Consapevole ma coi piedi per terra. E l’eredità di Cristiano Ronaldo non spaventa.
Il classe 2000 ha aperto e chiuso il proprio momento davanti ai microfoni con dei ringraziamenti: prima a tutto l’ambiente fiorentino (management, allenatori, compagni di squadra e tifosi) poi alla famiglia, all’agente, a un ex allenatore al Partizan Belgrado e all’accoglienza ricevuta dai tifosi della Juventus. Che non vedevano l’ora di poter trovare un nuovo attaccante a cui affidare le proprie speranze. E Vlahovic ha dimostrato nella sala stampa dell’Allianz Stadium di non avere problemi a reggere il peso delle pressioni sulle proprie spalle: “Sono alla Juve e non ci sono più scuse, la Juve non aspetta nessuno e devo farmi trovare pronto subito. Qui conta vincere, sono arrivato qui per aiutare i compagni, mettermi a disposizione del mister per arrivare ai nostri obiettivi. La maglia numero 7? Sinceramente non rappresenta niente per me, tutti i numeri nella Juve sono importantissimi. L’ho scelto perché era la più vicina alla 9". Personalità palpabile, non solo a parole. L’idolo di sempre Ibrahimovic nella testa, ma la consapevolezza di voler spiccare il volo e far parlare di sé: “Il mio modello? Ce n’è uno ma penso che sia il momento ora di avere il mio percorso, fare di tutto per diventare un grande giocatore”.
Il gruppo prima del singolo: Vlahovic si presenta da uomo-squadra.

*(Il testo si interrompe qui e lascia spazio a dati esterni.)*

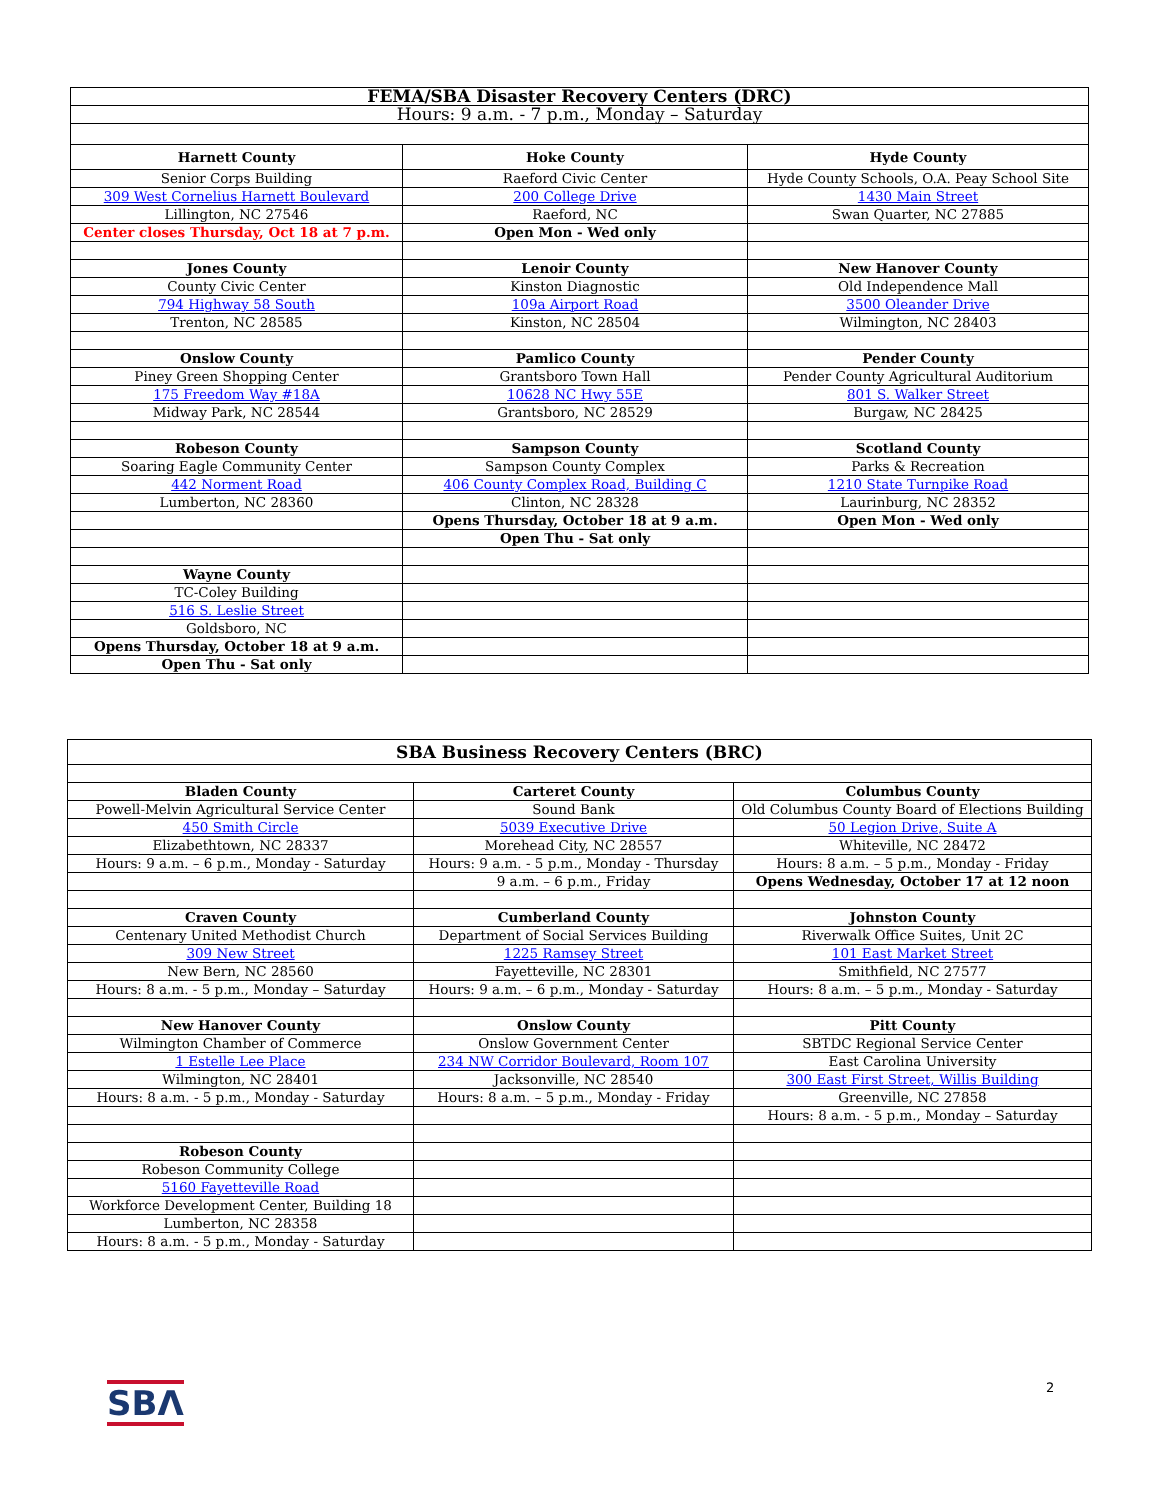| FEMA/SBA Disaster Recovery Centers (DRC) | | |
| Hours: 9 a.m. - 7 p.m., Monday – Saturday | | |
| Harnett County | Hoke County | Hyde County |
| Senior Corps Building | Raeford Civic Center | Hyde County Schools, O.A. Peay School Site |
| 309 West Cornelius Harnett Boulevard | 200 College Drive | 1430 Main Street |
| Lillington, NC 27546 | Raeford, NC | Swan Quarter, NC 27885 |
| Center closes Thursday, Oct 18 at 7 p.m. | Open Mon - Wed only | |
| Jones County | Lenoir County | New Hanover County |
| County Civic Center | Kinston Diagnostic | Old Independence Mall |
| 794 Highway 58 South | 109a Airport Road | 3500 Oleander Drive |
| Trenton, NC 28585 | Kinston, NC 28504 | Wilmington, NC 28403 |
| Onslow County | Pamlico County | Pender County |
| Piney Green Shopping Center | Grantsboro Town Hall | Pender County Agricultural Auditorium |
| 175 Freedom Way #18A | 10628 NC Hwy 55E | 801 S. Walker Street |
| Midway Park, NC 28544 | Grantsboro, NC 28529 | Burgaw, NC 28425 |
| Robeson County | Sampson County | Scotland County |
| Soaring Eagle Community Center | Sampson County Complex | Parks & Recreation |
| 442 Norment Road | 406 County Complex Road, Building C | 1210 State Turnpike Road |
| Lumberton, NC 28360 | Clinton, NC 28328 | Laurinburg, NC 28352 |
| | Opens Thursday, October 18 at 9 a.m. | Open Mon - Wed only |
| | Open Thu - Sat only | |
| Wayne County | | |
| TC-Coley Building | | |
| 516 S. Leslie Street | | |
| Goldsboro, NC | | |
| Opens Thursday, October 18 at 9 a.m. | | |
| Open Thu - Sat only | | |
| SBA Business Recovery Centers (BRC) | | |
| Bladen County | Carteret County | Columbus County |
| Powell-Melvin Agricultural Service Center | Sound Bank | Old Columbus County Board of Elections Building |
| 450 Smith Circle | 5039 Executive Drive | 50 Legion Drive, Suite A |
| Elizabethtown, NC 28337 | Morehead City, NC 28557 | Whiteville, NC 28472 |
| Hours: 9 a.m. – 6 p.m., Monday - Saturday | Hours: 9 a.m. - 5 p.m., Monday - Thursday | Hours: 8 a.m. – 5 p.m., Monday - Friday |
| | 9 a.m. – 6 p.m., Friday | Opens Wednesday, October 17 at 12 noon |
| Craven County | Cumberland County | Johnston County |
| Centenary United Methodist Church | Department of Social Services Building | Riverwalk Office Suites, Unit 2C |
| 309 New Street | 1225 Ramsey Street | 101 East Market Street |
| New Bern, NC 28560 | Fayetteville, NC 28301 | Smithfield, NC 27577 |
| Hours: 8 a.m. - 5 p.m., Monday – Saturday | Hours: 9 a.m. – 6 p.m., Monday - Saturday | Hours: 8 a.m. – 5 p.m., Monday - Saturday |
| New Hanover County | Onslow County | Pitt County |
| Wilmington Chamber of Commerce | Onslow Government Center | SBTDC Regional Service Center |
| 1 Estelle Lee Place | 234 NW Corridor Boulevard, Room 107 | East Carolina University |
| Wilmington, NC 28401 | Jacksonville, NC 28540 | 300 East First Street, Willis Building |
| Hours: 8 a.m. - 5 p.m., Monday - Saturday | Hours: 8 a.m. – 5 p.m., Monday - Friday | Greenville, NC 27858 |
| | | Hours: 8 a.m. - 5 p.m., Monday – Saturday |
| Robeson County | | |
| Robeson Community College | | |
| 5160 Fayetteville Road | | |
| Workforce Development Center, Building 18 | | |
| Lumberton, NC 28358 | | |
| Hours: 8 a.m. - 5 p.m., Monday - Saturday | | |
SBΛ 2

“Il primo obiettivo è ambientarmi velocemente negli schemi, conoscere i compagni, soprattutto creare un rapporto di amicizia. Userei una parola un po' più pesante, un rapporto familiare. Anche con tutto lo staff, la dirigenza, tutti quelli che lavorano alla Juve. Questo è un passo fondamentale per lo spogliatoio per arrivare ai traguardi importanti”, il Vlahovic uomo-squadra si è presentato con queste parole. Il gruppo prima del singolo perché “Voglio che la Juve vinca e io farlo con lei”, la creazione di un’alchimia fra tutte le componenti è basilare e non ci sono dubbi che queste parole abbiano fatto piacere a Max Allegri e a tutta la squadra. Non una primadonna, ma uno pronto ad andare in battaglia per e con i compagni. E ha aggiunto ancora: “Penso che non esista nessun giocatore al mondo capace di risolvere le partite da solo, è la squadra che vince e che perde. Solo tutti insieme si può uscire da una situazione complicata o trionfare”. Un vero e proprio uomo-squadra, che già da domenica si prenderà il posto da titolare nell’attacco bianconero per poi non lasciarlo più.